→ **Assigned task**:
Across the records, how many lines contain "Figure"? Answer with the number alone.

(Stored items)
________________________________________
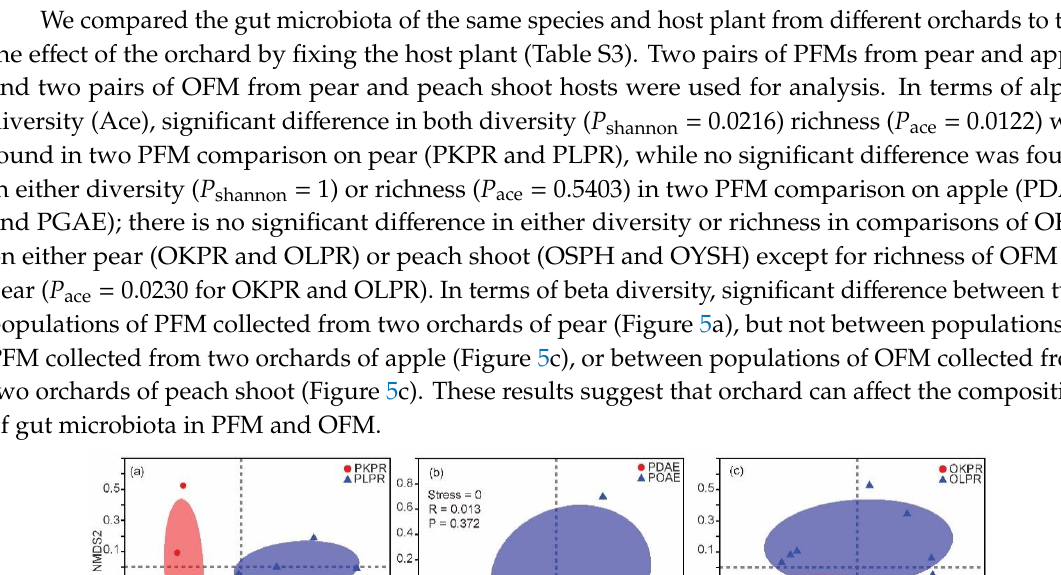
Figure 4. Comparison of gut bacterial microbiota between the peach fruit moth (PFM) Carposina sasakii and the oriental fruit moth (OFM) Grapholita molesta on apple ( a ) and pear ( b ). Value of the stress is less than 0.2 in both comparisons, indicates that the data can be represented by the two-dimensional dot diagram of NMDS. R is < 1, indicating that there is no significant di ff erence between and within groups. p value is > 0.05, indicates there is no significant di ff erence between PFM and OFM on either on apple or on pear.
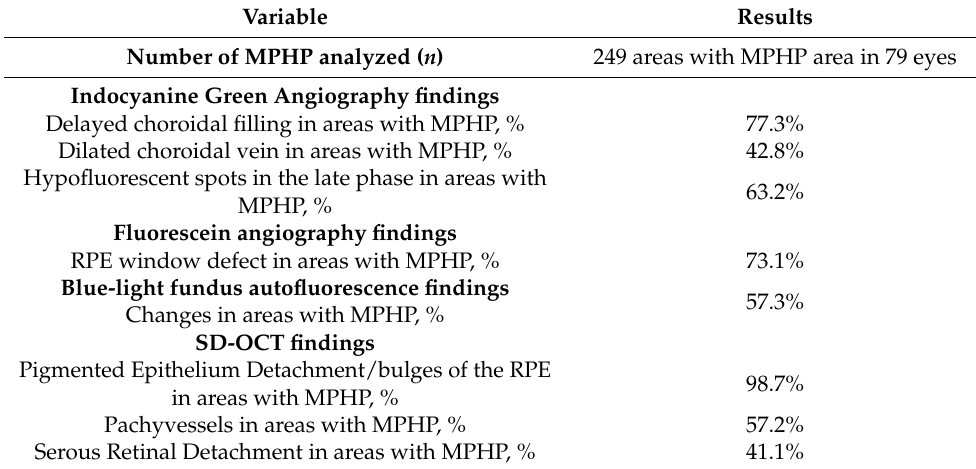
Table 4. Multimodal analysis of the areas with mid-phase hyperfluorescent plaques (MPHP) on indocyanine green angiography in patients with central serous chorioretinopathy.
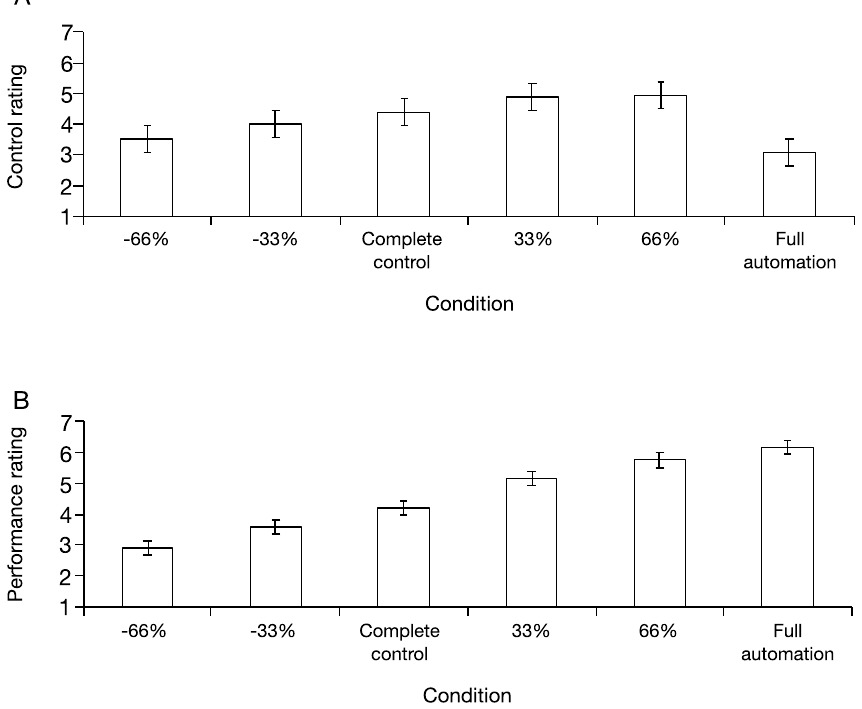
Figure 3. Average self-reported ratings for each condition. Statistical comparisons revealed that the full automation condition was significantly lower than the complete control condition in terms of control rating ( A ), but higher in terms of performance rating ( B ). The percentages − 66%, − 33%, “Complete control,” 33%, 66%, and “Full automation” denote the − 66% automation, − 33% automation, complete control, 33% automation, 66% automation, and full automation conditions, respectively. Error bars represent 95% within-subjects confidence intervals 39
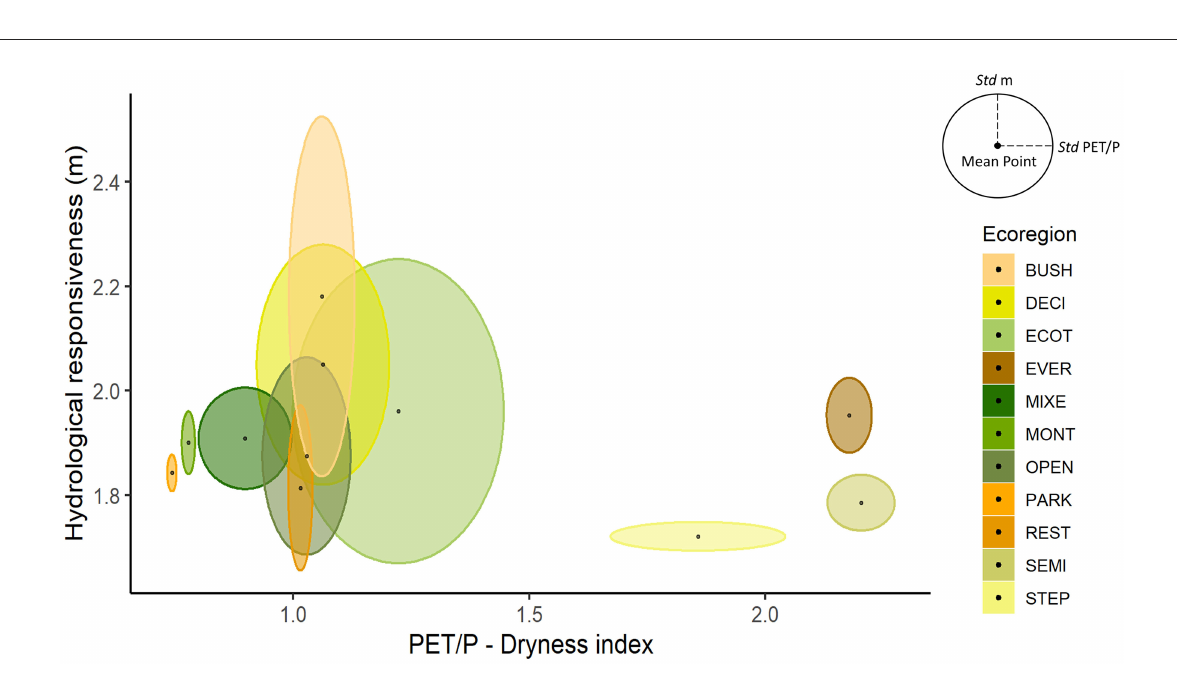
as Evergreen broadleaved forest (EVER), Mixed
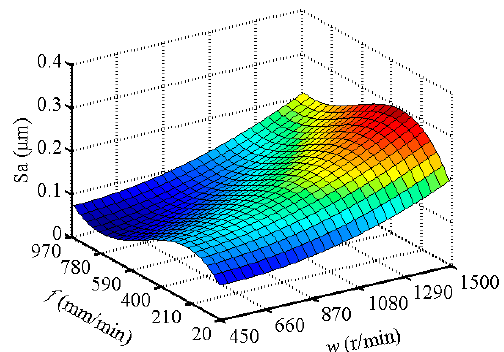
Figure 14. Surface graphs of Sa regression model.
________________________________________
→ **Solved problem**:
3